New Delhi, Sep 1 (IANS) American agency Fitch Ratings said on Thursday that the success of India’s UDAY debt restructuring scheme for power distribution companies will depend on efficiency gains registered by the discoms and frequent tariff revisions.
In a report published from Singapore, the agency said the Indian central government’s Ujjwal Discom Assurance Yojana (UDAY) has seen a large number of important states signing up for the programme.
Twenty Indian states and one union territory (UT) gave in-principle approval for UDAY and 16 have already signed up for the scheme.
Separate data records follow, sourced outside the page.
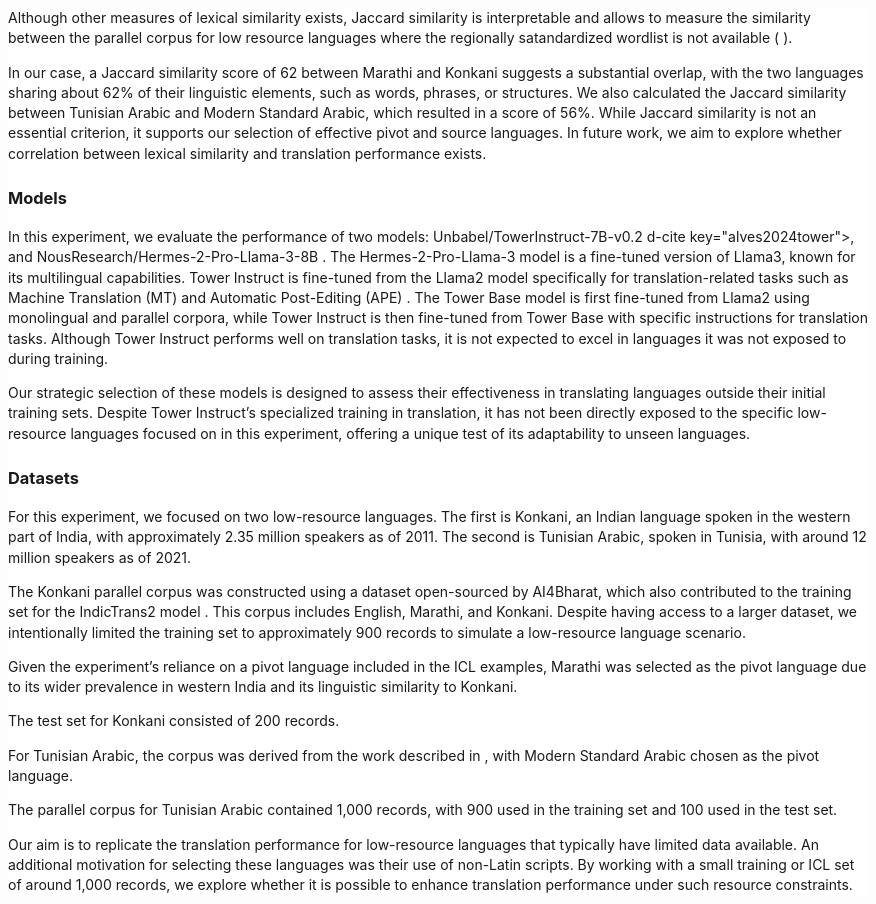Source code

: Although other measures of lexical similarity exists, Jaccard similarity is interpretable and allows to measure the similarity between the parallel corpus for low resource languages where the regionally satandardized wordlist is not available (<d-cite key="ethnologue2024"></d-cite> ). 

In our case, a Jaccard similarity score of 62 between Marathi and Konkani suggests a substantial overlap, with the two languages sharing about 62% of their linguistic elements, such as words, phrases, or structures. We also calculated the Jaccard similarity between Tunisian Arabic and Modern Standard Arabic, which resulted in a score of 56%. While Jaccard similarity is not an essential criterion, it supports our selection of effective pivot and source languages. In future work, we aim to explore whether correlation between lexical similarity and translation performance exists.

### Models

In this experiment, we evaluate the performance of two models: Unbabel/TowerInstruct-7B-v0.2 d-cite key="alves2024tower"></d-cite>, and NousResearch/Hermes-2-Pro-Llama-3-8B <d-cite key="Hermes-2-Pro-Llama-3-8B"></d-cite>. The Hermes-2-Pro-Llama-3 model is a fine-tuned version of Llama3, known for its multilingual capabilities. Tower Instruct is fine-tuned from the Llama2 model specifically for translation-related tasks such as Machine Translation (MT) and Automatic Post-Editing (APE) <d-cite key="alves2024tower"></d-cite>. The Tower Base model is first fine-tuned from Llama2 using monolingual and parallel corpora, while Tower Instruct is then fine-tuned from Tower Base with specific instructions for translation tasks. Although Tower Instruct performs well on translation tasks, it is not expected to excel in languages it was not exposed to during training.

Our strategic selection of these models is designed to assess their effectiveness in translating languages outside their initial training sets. Despite Tower Instruct’s specialized training in translation, it has not been directly exposed to the specific low-resource languages focused on in this experiment, offering a unique test of its adaptability to unseen languages.

### Datasets
For this experiment, we focused on two low-resource languages. The first is Konkani, an Indian language spoken in the western part of India, with approximately 2.35 million speakers as of 2011. The second is Tunisian Arabic, spoken in Tunisia, with around 12 million speakers as of 2021.

The Konkani parallel corpus was constructed using a dataset open-sourced by AI4Bharat, which also contributed to the training set for the IndicTrans2 model <d-cite key="gala2023indictrans2"></d-cite>. This corpus includes English, Marathi, and Konkani. Despite having access to a larger dataset, we intentionally limited the training set to approximately 900 records to simulate a low-resource language scenario.

Given the experiment’s reliance on a pivot language included in the ICL examples, Marathi was selected as the pivot language due to its wider prevalence in western India and its linguistic similarity to Konkani.

The test set for Konkani consisted of 200 records.

For Tunisian Arabic, the corpus was derived from the work described in <d-cite key="bouamor-etal-2014-multidialectal"></d-cite>, with Modern Standard Arabic chosen as the pivot language.

The parallel corpus for Tunisian Arabic contained 1,000 records, with 900 used in the training set and 100 used in the test set.

Our aim is to replicate the translation performance for low-resource languages that typically have limited data available. An additional motivation for selecting these languages was their use of non-Latin scripts. By working with a small training or ICL set of around 1,000 records, we explore whether it is possible to enhance translation performance under such resource constraints.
According to Fitch, the committed states and UT accounted for almost 77 per cent of the total fiscal in 2014 net cash losses reported by discoms, and around 58 per cent of the total debt outstanding at end-September 2015.
“Tamil Nadu stands out among those which have not opted for UDAY, and accounted for 25 per cent of FY14 net cash losses of all discoms,” the agency said.
“However, the immediate relief provided by interest-expense reduction, while beneficial to the cash flow positions of the discoms, is inadequate to turn these entities profitable,” Fitch said.
“Achieving this goal by March 2019 as per the plan is highly predicated based on the ambitious efficiency improvements, coupled with tariff increases that are politically sensitive in India,” it added.
UDAY envisages taking over 75 per cent of discoms’ cumulative debt. States would issue loans against the debt at prevailing market rates. The balance 25 per cent would be issued as sovereign backed bonds by discoms.
The scheme also envisages access to cheaper coal, modernising transformers to cut distribution losses, as well as a provision to revise tariffs, which has been criticised by the AIADMK government in Tamil Nadu.
As per the report, UDAY is an improvement on previous debt restructuring packages for its four-pronged strategy that targets not only a reduction in interest burden but also operational efficiency improvement, reduced cost of power purchased and financial discipline.
According to Fitch, the aggregate technical and commercial (AT&C) loss in the Indian power sector is very high – ranging from 11 per cent to 71 per cent.
“For the majority of states, tariff increases are required to reach break-even status even after the other savings to which they are committed,” Fitch said
“A meaningful improvement in discoms’ economics will especially benefit power generation companies through higher utilisation and timely clearance of dues,” the report said.
The current low capacity utilisation of power plants is driven primarily by stressed discoms, which are unable to buy electricity because of weak financial positions, it added.